Positioning is opposite to that of partial right hepatic resections in semi-right lateral decubitus. Hand ports are placed in the midline, halfway between the xiphoid process and the umbilicus. Two 12-mm ports are place in the left subcostal region (Figure 3A). We find this ideal to be able to switch transection device and camera with ease. An additional 5-mm port can be placed in the lateral position to aid in splenic retraction during division of the short gastric vessels, if necessary.

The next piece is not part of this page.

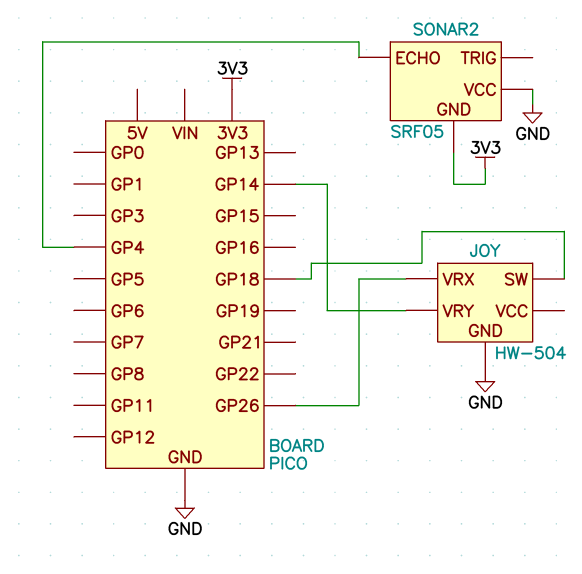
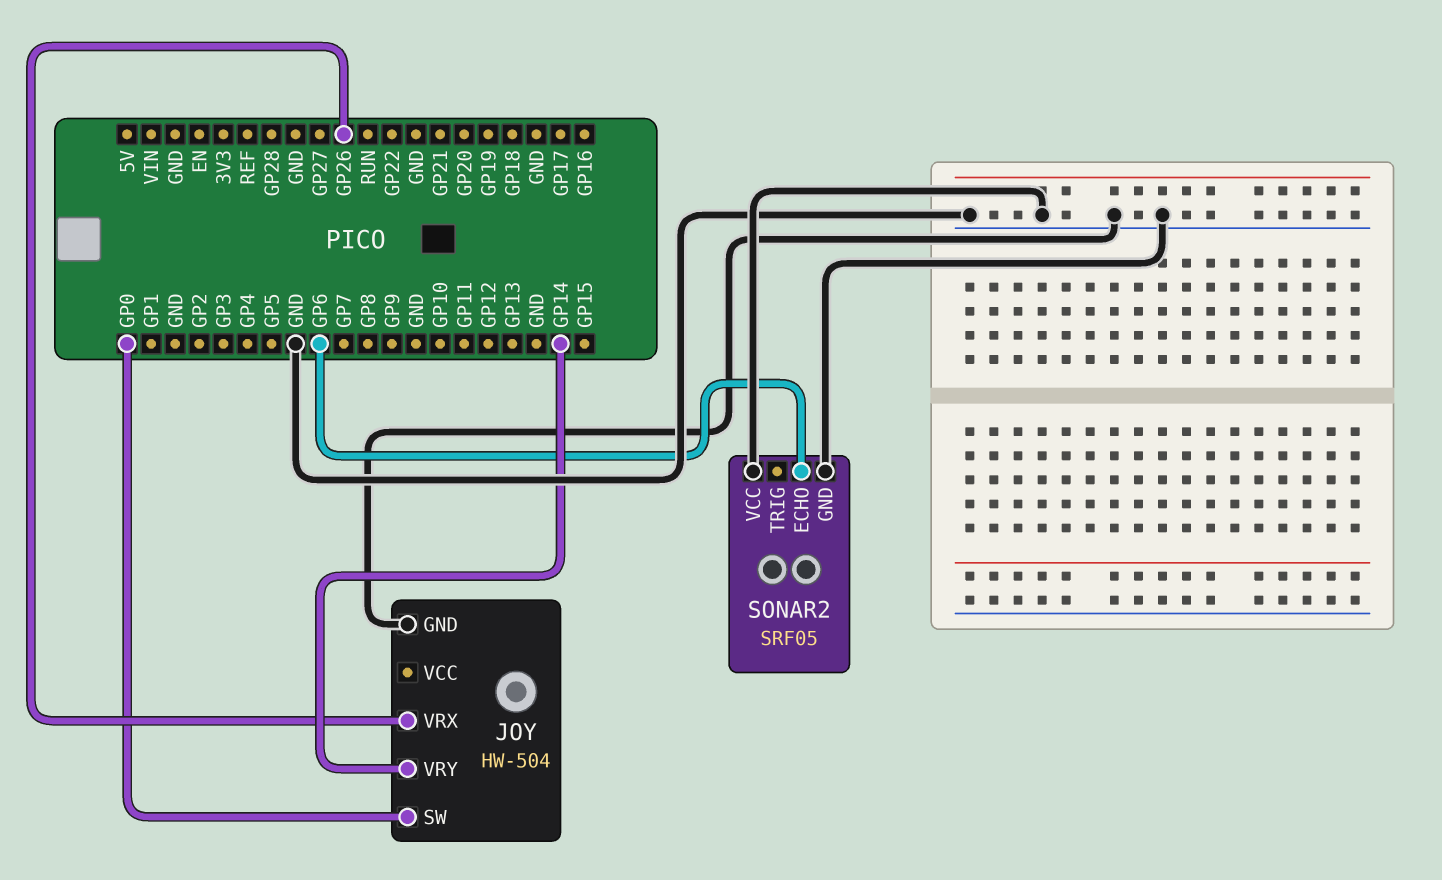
JOY pin SW: GP18 -> GP0
SONAR2 pin ECHO: GP4 -> GP6
SONAR2 pin GND: 3V3 -> GND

After inspection and palpation, the lesser sac is opened using the harmonic scalpel. The short gastric vessels are taken all the way up to the superior pole of the spleen and left diaphragmatic crus. The retrogastric adhesions are divided and the body and tail of the pancreas are thus exposed. The tumor should be visible at this point. The next move is to drop the distal transverse colon from the lower splenic pole. Care must be taken not to injure the colon or spleen at this point, and the hand assist is superb for this maneuver. Medialization of the spleen and pancreatic tail is performed and aided by gravity and hand retraction. Caution must be exercised with respect to the left renal vasculature and the left adrenal gland. Pancreatic body mobilization continues until the surgeon is confident he or she is well past the neoplasm. For proximal body tumors, the inferior mesenteric vein should be identified and transected with either the harmonic scalpel or a vascular endoscopic stapling device. The superior mesenteric vein and artery and the portal vein must be protected.

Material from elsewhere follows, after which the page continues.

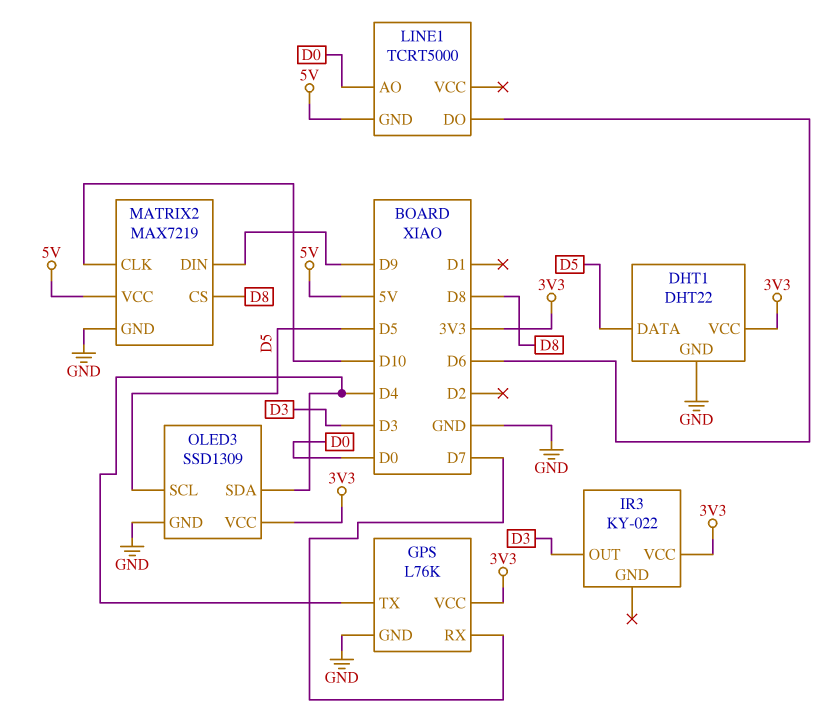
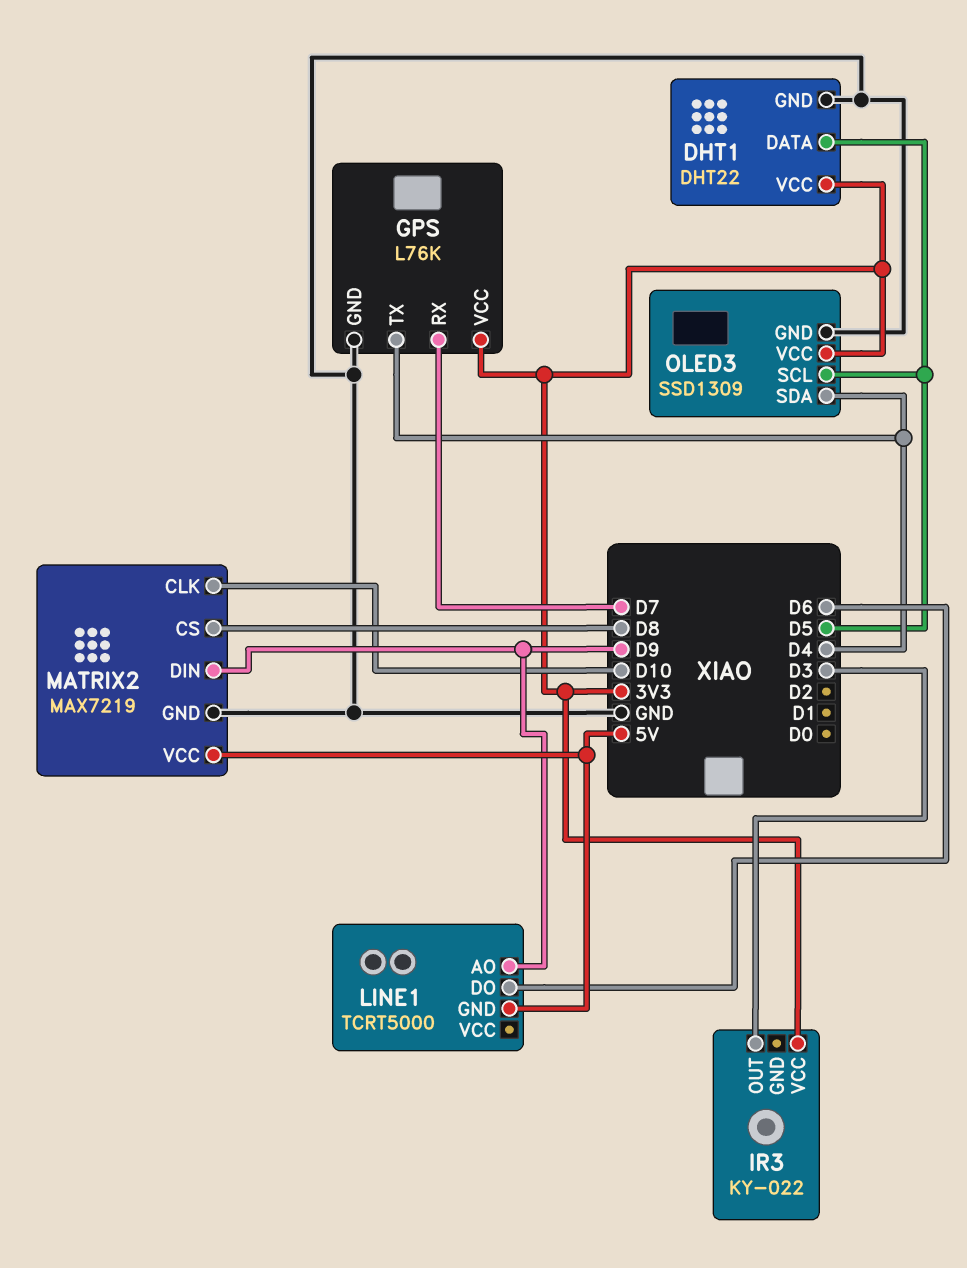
LINE1 pin AO: D0 -> D9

Once the pancreas has been adequately mobilized, the splenic artery is dissected free of the parenchyma with a Maryland dissector and divided proximal to the mass with a vascular endoscopic stapler. Similarly, the splenic vein is isolated and divided. The parenchyma can be transected in a variety of ways with endoscopic staplers, TA staplers, or sharp transection with suturing. Examples of an operative specimen and postoperative patient appearance are provided in Figures 3B and 3C. Drains are still routinely employed by the author for left-sided pancreatic resections.

Postoperative management is no different from open procedures, and drain amylase is evaluated after the patient is started on a diet. Table 5provides a list of existing distal or left pancreatic resections for solid and cystic neoplasms of the pancreatic body and tail.

Other Resections

The author has experience with a variety of other minimally invasive resections for neoplasms, including adrenalectomy, partial gastrectomy, retroperitoneal sarcoma, colectomy and proctectomy, and splenectomy. Approaches to these procedures are individualized and staging and cancer management are according to the same indications as open cases.

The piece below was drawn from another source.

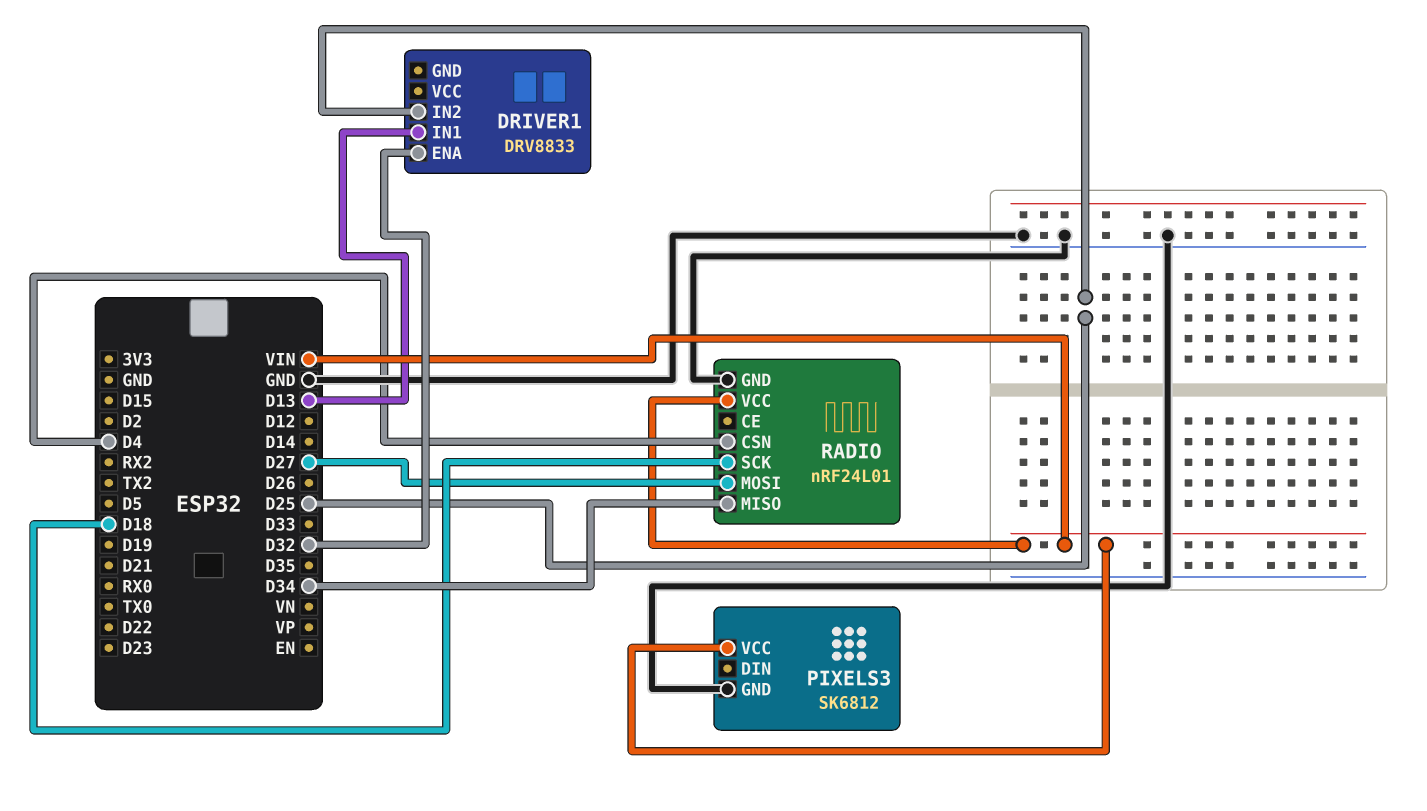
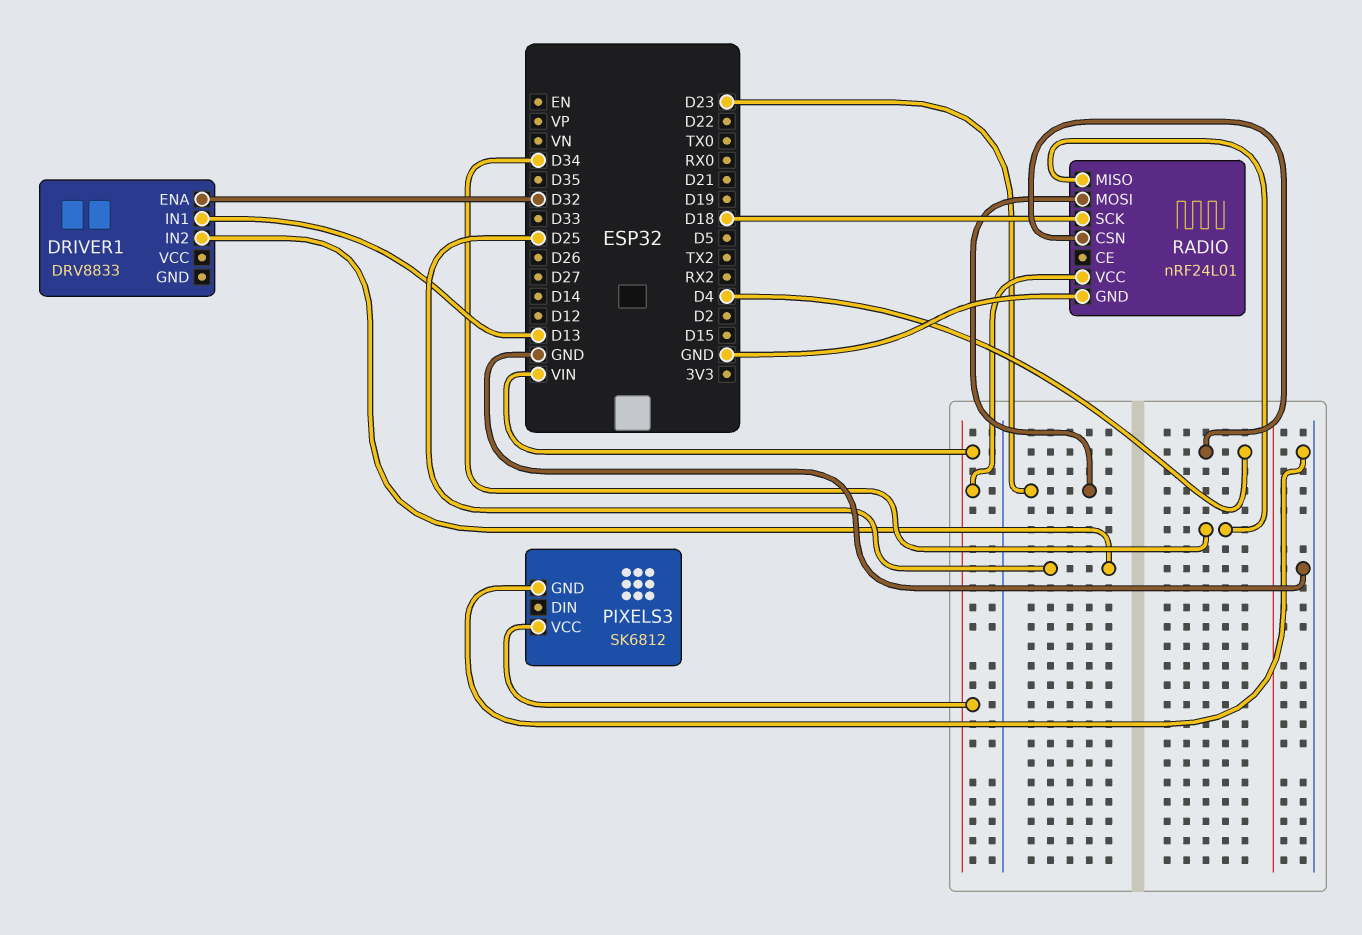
RADIO pin MOSI: D27 -> D23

Minimally invasive surgical resection for neoplasms of the abdomen and retroperitoneum is not for every patient, nor is it for every surgeon. Routine staging and preoperative clearance are mandatory; a clear description of the procedure and realistic expectations must be conveyed to the patient, referring doctor, and operative team. Anesthesia colleagues must be reminded that despite smaller incisions, these are still major organ resections and invasive monitoring should be employed as necessary. Furthermore, with the patient in the lateral position, placement of arterial lines and central venous access is more challenging and should be considered before the patient is positioned.

Currently, the laparoscopic approach cannot be touted as a way to improve cancer outcome and limit tumor recurrence. More data are necessary to determine if the reduced immune suppression is clinically relevant, and the minimally invasive surgery approach is simply another way of getting the same thing done with smaller incisions. Multicenter trials like the COST trial for colon resections will help determine if a true benefit exists. The age of advanced laparoscopy for cancer is here, and provided surgeons and patients are realistic about outcomes and expectations, enough evidence exists to suggest it is reasonable to proceed.


The author has no significant financial interest or other relationship with the manufacturers of any products or providers of any service mentioned in this article.